Moreover, Senators cannot understand the impact of the new bill unless they can understand the interplay of the new bill’s language with existing laws, regulations, and judicial decisions. The GOP negotiator, Sen. James Lankford (R-OK), said the bill includes a completely novel section of immigration law. Punchbowl News reported on February 1:
Newsy details from Lankford on border package: Biggest part will be the creation of a new border emergency authority called 235(b), which he described as “expedited removal, non-custodial.” This is also where the 5,000 number will be addressed.
“It will be one of the longest portions…because it’s entirely new,” Lankford adds.

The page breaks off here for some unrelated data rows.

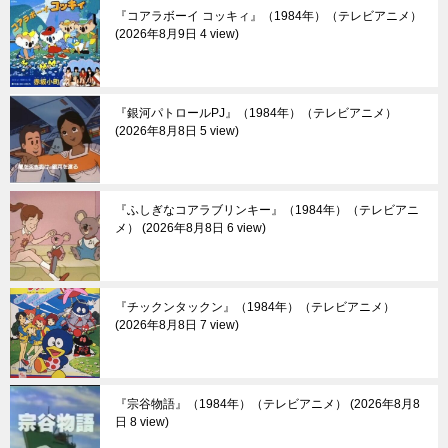
『コアラボーイ コッキィ』（1984年）（テレビアニメ）
2026年8月9日 4 view
『銀河パトロールPJ』（1984年）（テレビアニメ）
2026年8月8日 5 view
『ふしぎなコアラブリンキー』（1984年）（テレビアニ
メ）
2026年8月8日 6 view
『チックンタックン』（1984年）（テレビアニメ）
2026年8月8日 7 view
『宗谷物語』（1984年）（テレビアニメ）
2026年8月8
日 8 view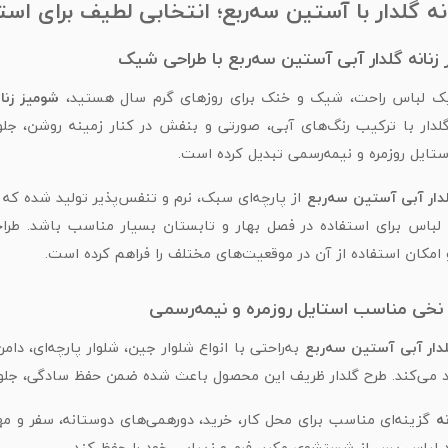
ه گلدار با آستین سه‌ربع؛ انتخابی لطیف برای استا
زنانه گلدار آبی آستین سه‌ربع با طراحی شیک
 یک لباس راحت، شیک و خنک برای روزهای گرم سال هستید،
شومیز زنا
لدار با ترکیب رنگ‌های آبی، صورتی و بنفش در کنار زمینه روشن، جلوه
تایل روزمره و نیمه‌رسمی تبدیل کرده است.
لدار آبی آستین سه‌ربع
از پارچه‌ای سبک، نرم و تنفس‌پذیر تولید شده که ا
لباس برای استفاده در فصل بهار و تابستان بسیار مناسب باشد. طراحی
امکان استفاده از آن در موقعیت‌های مختلف را فراهم کرده است.
 نخی مناسب استایل روزمره و نیمه‌رسمی
لدار آبی آستین سه‌ربع
به‌راحتی با انواع شلوار جین، شلوار پارچه‌ای، 
د می‌کند. طرح گلدار ظریف این محصول باعث شده ضمن حفظ سادگی، جلوه
ه
گزینه‌ای مناسب برای محل کار، خرید، دورهمی‌های دوستانه، سفر و م
لباس پس از شستشوی مکرر، فرم و زیبایی خود را حفظ کند.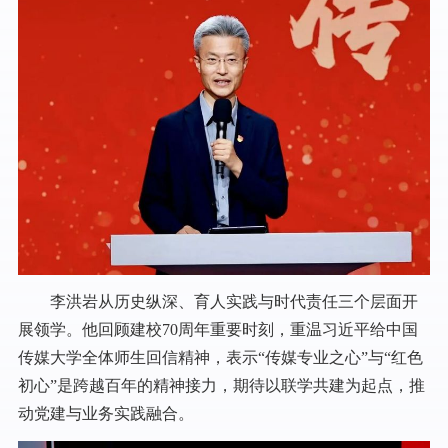
李洪岩从历史纵深、育人实践与时代责任三个层面开
展领学。他回顾建校70周年重要时刻，重温习近平给中国
传媒大学全体师生回信精神，表示“传媒专业之心”与“红色
初心”是跨越百年的精神接力，期待以联学共建为起点，推
动党建与业务实践融合。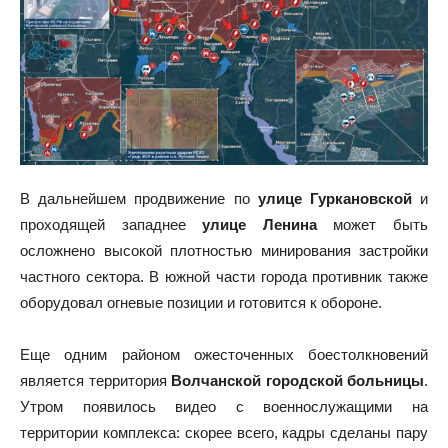
В дальнейшем продвижение по
улице Гуркановской
и
проходящей западнее
улице Ленина
может быть
осложнено высокой плотностью минирования застройки
частного сектора. В южной части города противник также
оборудовал огневые позиции и готовится к обороне.
Еще одним районом ожесточенных боестолкновений
является территория
Волчанской городской больницы
.
Утром появилось видео с военнослужащими на
территории комплекса: скорее всего, кадры сделаны пару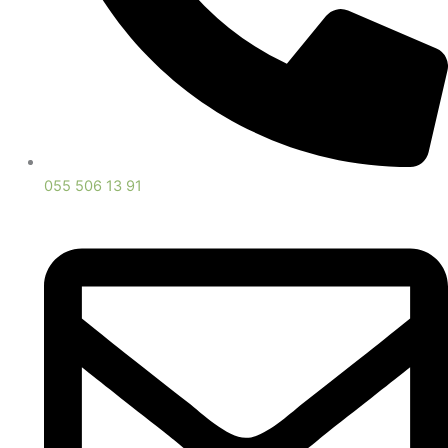
055 506 13 91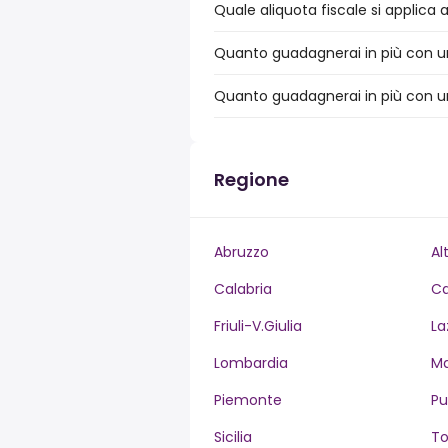
Quale aliquota fiscale si applica 
Quanto guadagnerai in più con un 
Quanto guadagnerai in più con un
Regione
Abruzzo
Al
Calabria
C
Friuli-V.Giulia
La
Lombardia
M
Piemonte
Pu
Sicilia
T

Skeptics will want that section vetted by GOP immigration lawyers for possible landmines.
Any ambiguities will ensure lengthy lawsuits by rival lawyers that the U.S. Supreme Court may try to dodge.
For example, there are four current lawsuits over the legality of Biden’s decision to import more than one million migrants via the little-known “parole” side door for emergency cases. The suits say that Biden’s parole releases violate the 1996 update to the parole law that says parole must only be given on a case-by-case basis for “urgent humanitarian reasons” or “significant public benefit.”
Similarly, Congress overwhelmingly passed a 2008 bill to help foreign children who were trafficked by criminals into the United States. But the William Wilberforce Trafficking Victims Protection Reauthorization Act of 2008 created the vast “Unaccompanied Alien Children” (UAC) doorway.
The doorway was quickly used by smugglers, illegal migrants, U.S. employers, labor brokers, and cartels to vastly expand the indentured child labor business in the United States.
“Cristian works a construction job instead of going to school. He is 14 … Carolina packages Cheerios at night in a factory. She is 15 … Wander starts looking for day-labor jobs before sunrise. He is 13,” said the photo captions in the New York Times 2023 articles about the Congress-enabled commercial abuse of children.
The inflow of roughly 500,000 child migrants from 2008 to 2020 has been augmented by another 480,000 children, youths, and youthful-looking adults during Biden’s term.
The millionth UAC will likely walk through the 2008 loophole this month, marking another family separation caused by the economic incentives of U.S. border rules.
Biden’s vast migrant inflow has suppressed wages, spiked housing costs, cracked public support for migration, expanded chaotic diversity, and minimized elite concerns for sidelined Americans, — all while boosting Wall Street.
Last year I posted a video that went crazy viral after @elonmusk liked it. A homeless woman said being homeless in Portland was “a piece of cake”. Here is another I did with her that day. Wendy and her friends were about the get swept and she referred to it as wack-a-mole. pic.twitter.com/sLzd68WY0B
— Kevin Dahlgren 🥾 🥾 (@kevinvdahlgren) January 29, 2024
Unsurprisingly, this migration-based economic policy is very unpopular — and is likely the biggest threat to Biden’s reelection campaign.